[Your task]: Apart from the pictures, every entry must be retyped exactly.

(Items listed in a dataset)

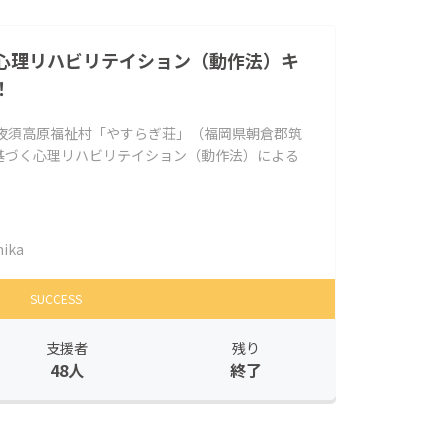
心理リハビリテイション（動作法）キ
！
(月)、夜須高原福祉村「やすらぎ荘」（福岡県朝倉郡筑
基づく心理リハビリテイション（動作法）による
ika
SUCCESS
支援者
残り
48人
終了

[Solution to the problem]:
心理リハビリテイション（動作法）キ
！
(月)、夜須高原福祉村「やすらぎ荘」（福岡県朝倉郡筑
基づく心理リハビリテイション（動作法）による
ika
SUCCESS
支援者
残り
48人
終了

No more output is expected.